From David Deavel's review of Adam and Eve After the Pill: Paradoxes of the Sexual Revolution on the Unique For a Reason—Why Marriage Matters site:
G. K. Chesterton wrote in his 1908 classic Orthodoxy, “The unpopular parts of Christianity turn out when examined to be the very props of the people.” The outer crust of Christian reality is a moral sternness that seems ugly, but makes possible “pagan freedom.” Neo-pagans wishing to excise those outer morals have brought on themselves “despair within.”
This is one of the central paradoxes of Mary Eberstadt’s new book “Adam and Eve After the Pill: Paradoxes of the Sexual Revolution.” The sexual revolution made possible by modern, more reliable contraception came with promises of a world that was emancipated, free-spirited, and happy. Instead, everywhere embraced, the revolution has brought a shrinking, aging general population, scores of abused, abandoned, and aborted children, and unhappiness for men and—most strikingly—for women. The despair is within, but its ugly fruits are everywhere to be seen in anecdotal form and even in the hard data of thoroughly secular social scientists.
What does the data say? In contrast to scholars who argued in the Sixties that contraception would reduce abortion and child abuse, stabilize marriages and be a barrier to poverty, Eberstadt cites the work of Lionel Tiger, which linked contraception to “the breakdown of families, female impoverishment, trouble in the relationship between the sexes, and single motherhood.” Tiger, who views all religion as “toxic,” also explicitly argues that “contraception causes abortion.”
Even Pope Paul VI did not make that last argument in his encyclical Humanae Vitae, reiterating Catholic teaching on contraception. But he did make four specific predictions: lower moral standards in society, more infidelity, less respect by men for women, and coercion by governments to get people to use reproductive technologies. In all four cases, the Church was right. ...

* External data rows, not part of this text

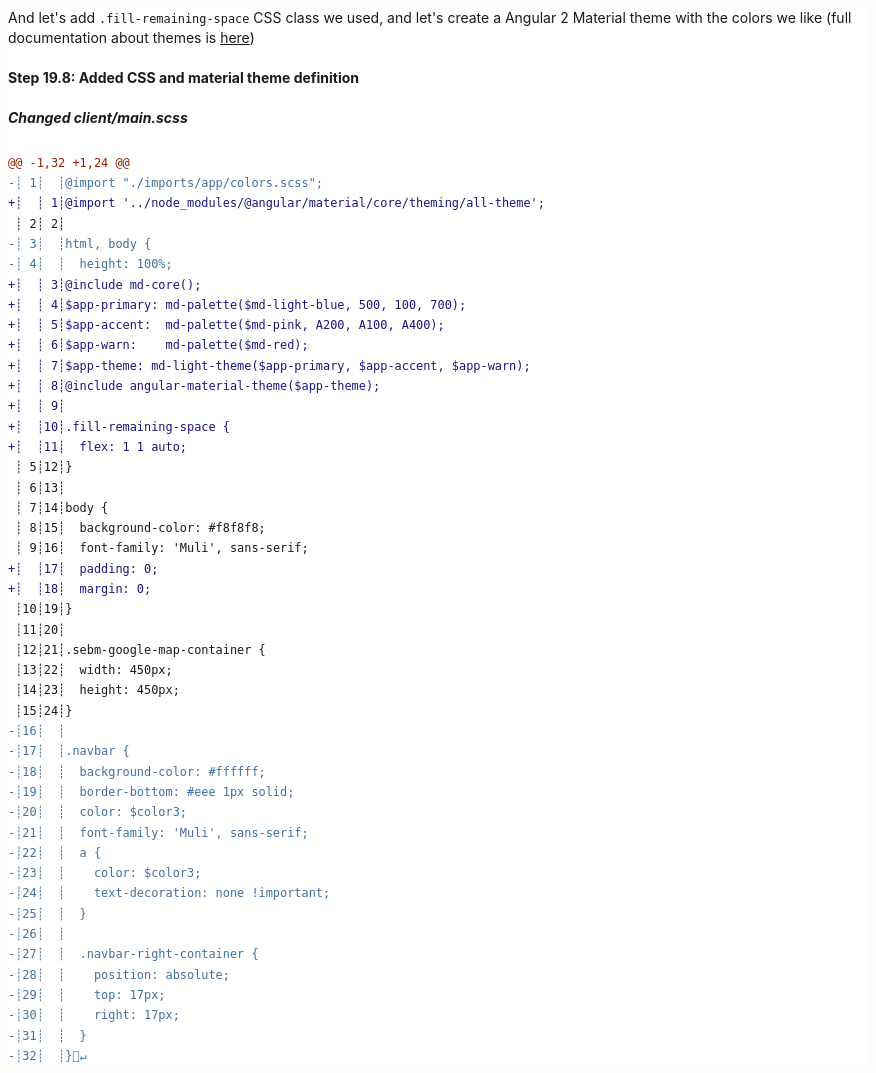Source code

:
 ```diff
```
[}]: #

And let's add `.fill-remaining-space` CSS class we used, and let's create a Angular 2 Material theme with the colors we like (full documentation about themes is [here](https://github.com/angular/material2/blob/master/docs/theming.md))

[{]: <helper> (diff_step 19.8)
#### Step 19.8: Added CSS and material theme definition

##### Changed client/main.scss
```diff
@@ -1,32 +1,24 @@
-┊ 1┊  ┊@import "./imports/app/colors.scss";
+┊  ┊ 1┊@import '../node_modules/@angular/material/core/theming/all-theme';
 ┊ 2┊ 2┊
-┊ 3┊  ┊html, body {
-┊ 4┊  ┊  height: 100%;
+┊  ┊ 3┊@include md-core();
+┊  ┊ 4┊$app-primary: md-palette($md-light-blue, 500, 100, 700);
+┊  ┊ 5┊$app-accent:  md-palette($md-pink, A200, A100, A400);
+┊  ┊ 6┊$app-warn:    md-palette($md-red);
+┊  ┊ 7┊$app-theme: md-light-theme($app-primary, $app-accent, $app-warn);
+┊  ┊ 8┊@include angular-material-theme($app-theme);
+┊  ┊ 9┊
+┊  ┊10┊.fill-remaining-space {
+┊  ┊11┊  flex: 1 1 auto;
 ┊ 5┊12┊}
 ┊ 6┊13┊
 ┊ 7┊14┊body {
 ┊ 8┊15┊  background-color: #f8f8f8;
 ┊ 9┊16┊  font-family: 'Muli', sans-serif;
+┊  ┊17┊  padding: 0;
+┊  ┊18┊  margin: 0;
 ┊10┊19┊}
 ┊11┊20┊
 ┊12┊21┊.sebm-google-map-container {
 ┊13┊22┊  width: 450px;
 ┊14┊23┊  height: 450px;
 ┊15┊24┊}
-┊16┊  ┊
-┊17┊  ┊.navbar {
-┊18┊  ┊  background-color: #ffffff;
-┊19┊  ┊  border-bottom: #eee 1px solid;
-┊20┊  ┊  color: $color3;
-┊21┊  ┊  font-family: 'Muli', sans-serif;
-┊22┊  ┊  a {
-┊23┊  ┊    color: $color3;
-┊24┊  ┊    text-decoration: none !important;
-┊25┊  ┊  }
-┊26┊  ┊
-┊27┊  ┊  .navbar-right-container {
-┊28┊  ┊    position: absolute;
-┊29┊  ┊    top: 17px;
-┊30┊  ┊    right: 17px;
-┊31┊  ┊  }
-┊32┊  ┊}🚫↵
```
[}]: #


[__prod__]: #
[{]: <region> (header)
[{]: <region> (body)
[{]: <helper> (diff_step 19.2)
[{]: <helper> (diff_step 19.4)
[{]: <helper> (diff_step 19.5)
[{]: <helper> (diff_step 19.6)
[{]: <helper> (diff_step 19.7)
[{]: <helper> (diff_step 19.9)
[{]: <helper> (diff_step 19.10)
[{]: <helper> (diff_step 19.11)
[{]: <helper> (diff_step 19.12)
[{]: <helper> (diff_step 19.13)
[{]: <helper> (diff_step 19.14)
[{]: <helper> (diff_step 19.15)
[{]: <helper> (diff_step 19.16)
[{]: <helper> (diff_step 19.17)
[{]: <helper> (diff_step 19.18)
[{]: <helper> (diff_step 19.19)
[{]: <helper> (diff_step 19.20)
[{]: <helper> (diff_step 19.21)
[{]: <helper> (diff_step 19.22)
[{]: <helper> (diff_step 19.23)
[{]: <helper> (diff_step 19.24)
[{]: <helper> (diff_step 19.25)
[{]: <helper> (diff_step 19.26)
[{]: <helper> (diff_step 19.27)
[{]: <helper> (diff_step 19.28)
[{]: <helper> (diff_step 19.29)
[{]: <helper> (diff_step 19.30)
[{]: <helper> (diff_step 19.32)
[{]: <helper> (diff_step 19.33)
[{]: <region> (footer)
[{]: <helper> (nav_step)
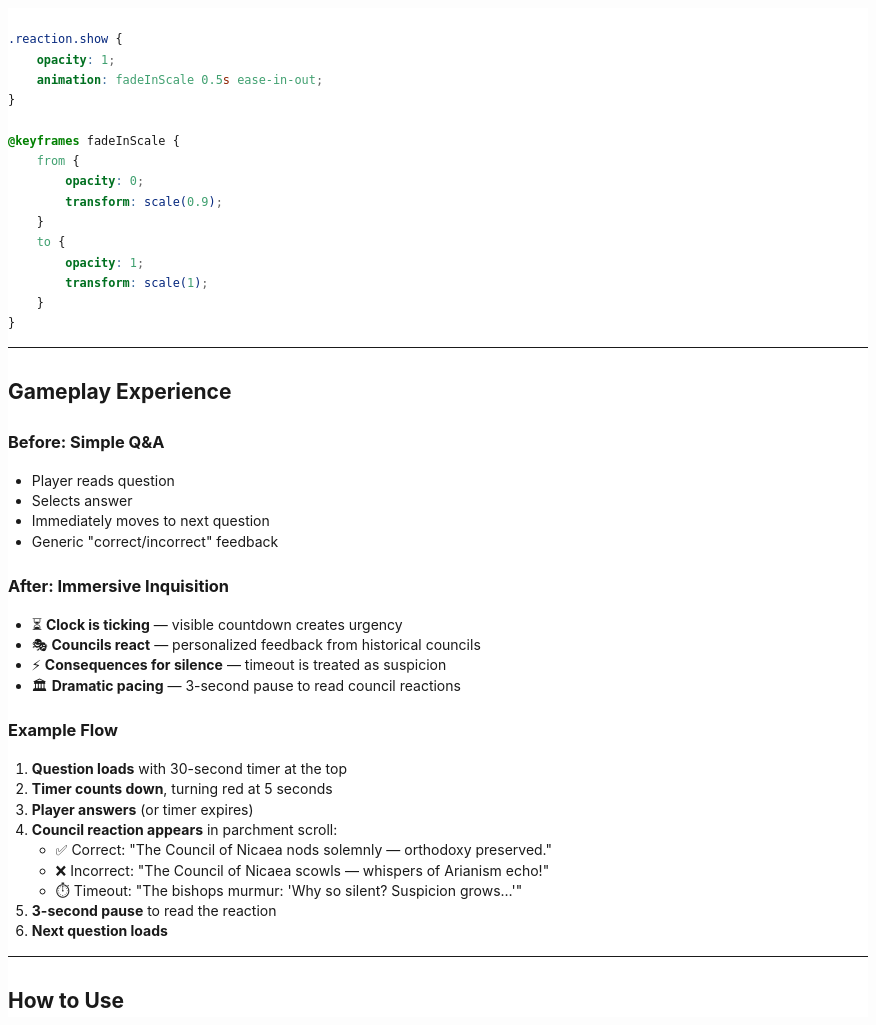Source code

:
 ```css

.reaction.show {
    opacity: 1;
    animation: fadeInScale 0.5s ease-in-out;
}

@keyframes fadeInScale {
    from { 
        opacity: 0; 
        transform: scale(0.9); 
    }
    to { 
        opacity: 1; 
        transform: scale(1); 
    }
}
```

---

## Gameplay Experience

### Before: Simple Q&A
- Player reads question
- Selects answer
- Immediately moves to next question
- Generic "correct/incorrect" feedback

### After: Immersive Inquisition
- ⏳ **Clock is ticking** — visible countdown creates urgency
- 🎭 **Councils react** — personalized feedback from historical councils
- ⚡ **Consequences for silence** — timeout is treated as suspicion
- 🏛️ **Dramatic pacing** — 3-second pause to read council reactions

### Example Flow

1. **Question loads** with 30-second timer at the top
2. **Timer counts down**, turning red at 5 seconds
3. **Player answers** (or timer expires)
4. **Council reaction appears** in parchment scroll:
   - ✅ Correct: "The Council of Nicaea nods solemnly — orthodoxy preserved."
   - ❌ Incorrect: "The Council of Nicaea scowls — whispers of Arianism echo!"
   - ⏱️ Timeout: "The bishops murmur: 'Why so silent? Suspicion grows…'"
5. **3-second pause** to read the reaction
6. **Next question loads**

---

## How to Use
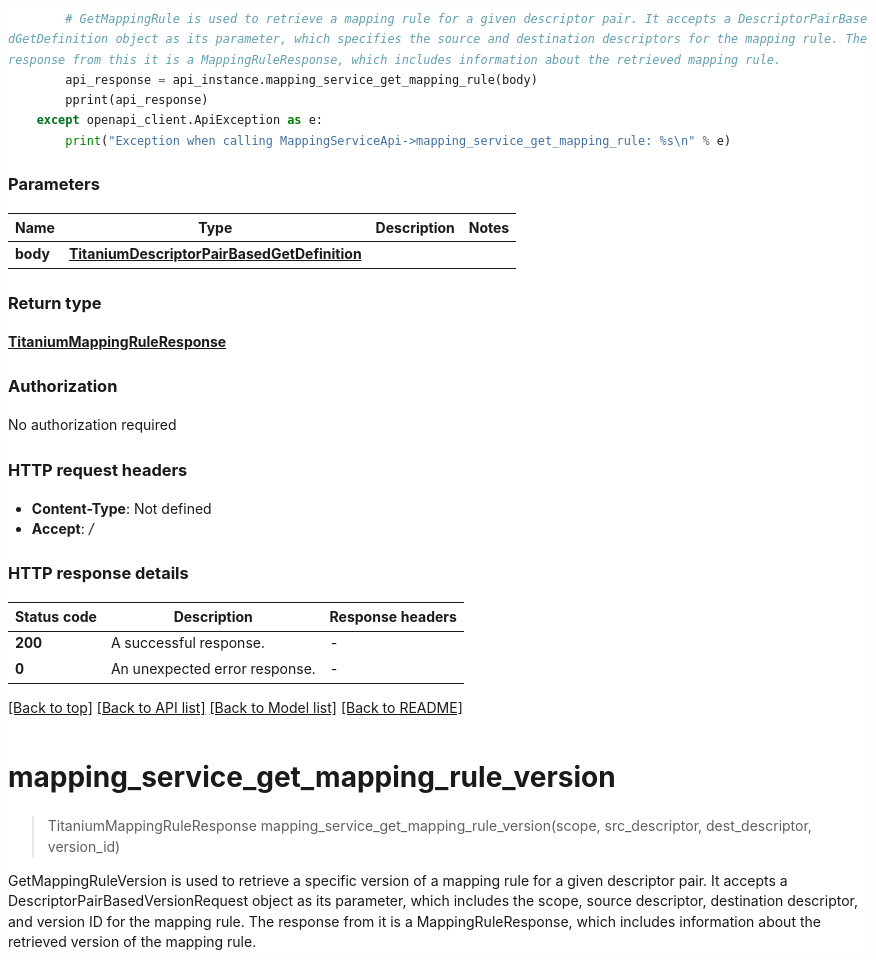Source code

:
 ```python
        # GetMappingRule is used to retrieve a mapping rule for a given descriptor pair. It accepts a DescriptorPairBasedGetDefinition object as its parameter, which specifies the source and destination descriptors for the mapping rule. The response from this it is a MappingRuleResponse, which includes information about the retrieved mapping rule.
        api_response = api_instance.mapping_service_get_mapping_rule(body)
        pprint(api_response)
    except openapi_client.ApiException as e:
        print("Exception when calling MappingServiceApi->mapping_service_get_mapping_rule: %s\n" % e)
```


### Parameters

Name | Type | Description  | Notes
------------- | ------------- | ------------- | -------------
 **body** | [**TitaniumDescriptorPairBasedGetDefinition**](TitaniumDescriptorPairBasedGetDefinition.md)|  |

### Return type

[**TitaniumMappingRuleResponse**](TitaniumMappingRuleResponse.md)

### Authorization

No authorization required

### HTTP request headers

 - **Content-Type**: Not defined
 - **Accept**: */*


### HTTP response details

| Status code | Description | Response headers |
|-------------|-------------|------------------|
**200** | A successful response. |  -  |
**0** | An unexpected error response. |  -  |

[[Back to top]](#) [[Back to API list]](../README.md#documentation-for-api-endpoints) [[Back to Model list]](../README.md#documentation-for-models) [[Back to README]](../README.md)

# **mapping_service_get_mapping_rule_version**
> TitaniumMappingRuleResponse mapping_service_get_mapping_rule_version(scope, src_descriptor, dest_descriptor, version_id)

GetMappingRuleVersion is used to retrieve a specific version of a mapping rule for a given descriptor pair. It accepts a DescriptorPairBasedVersionRequest object as its parameter, which includes the scope, source descriptor, destination descriptor, and version ID for the mapping rule. The response from it is a MappingRuleResponse, which includes information about the retrieved version of the mapping rule.
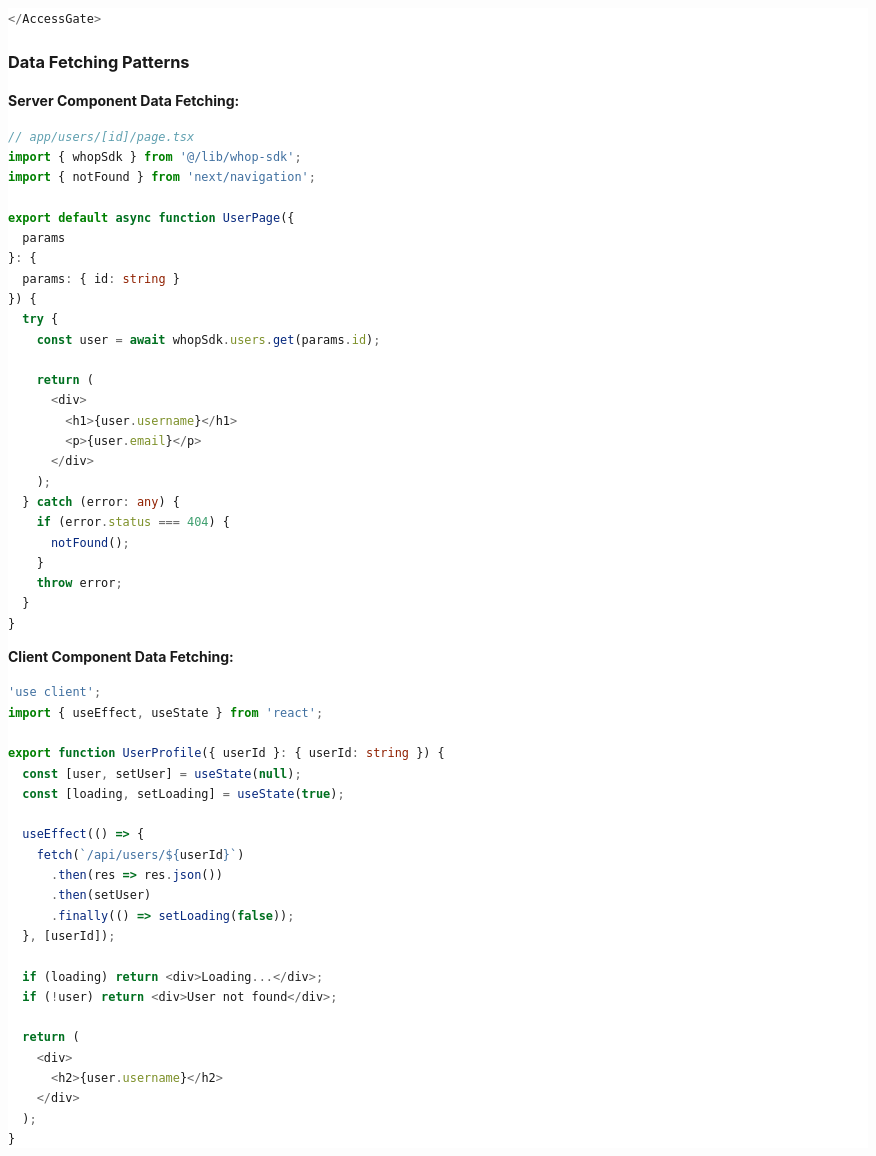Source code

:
 ```typescript
</AccessGate>
```

### Data Fetching Patterns

**Server Component Data Fetching:**
```typescript
// app/users/[id]/page.tsx
import { whopSdk } from '@/lib/whop-sdk';
import { notFound } from 'next/navigation';

export default async function UserPage({
  params
}: {
  params: { id: string }
}) {
  try {
    const user = await whopSdk.users.get(params.id);
    
    return (
      <div>
        <h1>{user.username}</h1>
        <p>{user.email}</p>
      </div>
    );
  } catch (error: any) {
    if (error.status === 404) {
      notFound();
    }
    throw error;
  }
}
```

**Client Component Data Fetching:**
```typescript
'use client';
import { useEffect, useState } from 'react';

export function UserProfile({ userId }: { userId: string }) {
  const [user, setUser] = useState(null);
  const [loading, setLoading] = useState(true);
  
  useEffect(() => {
    fetch(`/api/users/${userId}`)
      .then(res => res.json())
      .then(setUser)
      .finally(() => setLoading(false));
  }, [userId]);
  
  if (loading) return <div>Loading...</div>;
  if (!user) return <div>User not found</div>;
  
  return (
    <div>
      <h2>{user.username}</h2>
    </div>
  );
}
```
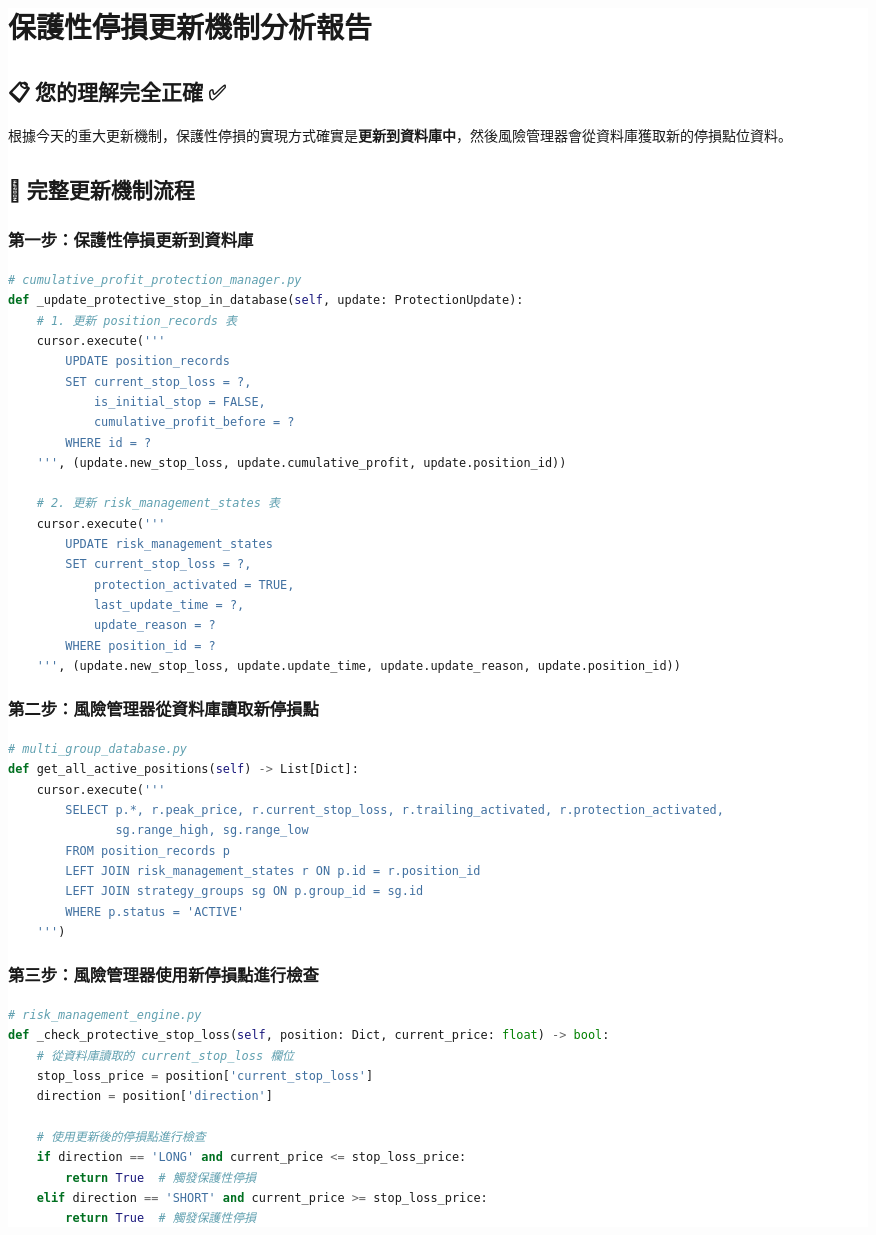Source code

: # 保護性停損更新機制分析報告

## 📋 **您的理解完全正確** ✅

根據今天的重大更新機制，保護性停損的實現方式確實是**更新到資料庫中**，然後風險管理器會從資料庫獲取新的停損點位資料。

## 🔧 **完整更新機制流程**

### **第一步：保護性停損更新到資料庫**
```python
# cumulative_profit_protection_manager.py
def _update_protective_stop_in_database(self, update: ProtectionUpdate):
    # 1. 更新 position_records 表
    cursor.execute('''
        UPDATE position_records 
        SET current_stop_loss = ?,
            is_initial_stop = FALSE,
            cumulative_profit_before = ?
        WHERE id = ?
    ''', (update.new_stop_loss, update.cumulative_profit, update.position_id))
    
    # 2. 更新 risk_management_states 表
    cursor.execute('''
        UPDATE risk_management_states 
        SET current_stop_loss = ?,
            protection_activated = TRUE,
            last_update_time = ?,
            update_reason = ?
        WHERE position_id = ?
    ''', (update.new_stop_loss, update.update_time, update.update_reason, update.position_id))
```

### **第二步：風險管理器從資料庫讀取新停損點**
```python
# multi_group_database.py
def get_all_active_positions(self) -> List[Dict]:
    cursor.execute('''
        SELECT p.*, r.peak_price, r.current_stop_loss, r.trailing_activated, r.protection_activated,
               sg.range_high, sg.range_low
        FROM position_records p
        LEFT JOIN risk_management_states r ON p.id = r.position_id
        LEFT JOIN strategy_groups sg ON p.group_id = sg.id
        WHERE p.status = 'ACTIVE'
    ''')
```

### **第三步：風險管理器使用新停損點進行檢查**
```python
# risk_management_engine.py
def _check_protective_stop_loss(self, position: Dict, current_price: float) -> bool:
    # 從資料庫讀取的 current_stop_loss 欄位
    stop_loss_price = position['current_stop_loss']
    direction = position['direction']
    
    # 使用更新後的停損點進行檢查
    if direction == 'LONG' and current_price <= stop_loss_price:
        return True  # 觸發保護性停損
    elif direction == 'SHORT' and current_price >= stop_loss_price:
        return True  # 觸發保護性停損
```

Eberstadt brings to this book not only a comprehensive knowledge of social scientific research and a discerning eye for popular culture, but a wicked sense of humor that helps one laugh a bit at the data that would otherwise brings tears. She also brings an eye of sanity that is surely connected to her experience as a wife and mother of four (her husband, demographer Nicholas Eberstadt, is also a serious Catholic scholar). This book is a must-have for those who want arguments to use against people who think the sexual revolution a grand thing. It is also useful to give to Catholics and other Christians who want to reject the more outlandish aspects of the revolution but keep contraception. Eberstadt shows it is, after all, a bitter pill. And she has the data of social scientists—who don’t necessarily like the Church that teaches this truth—to back her up.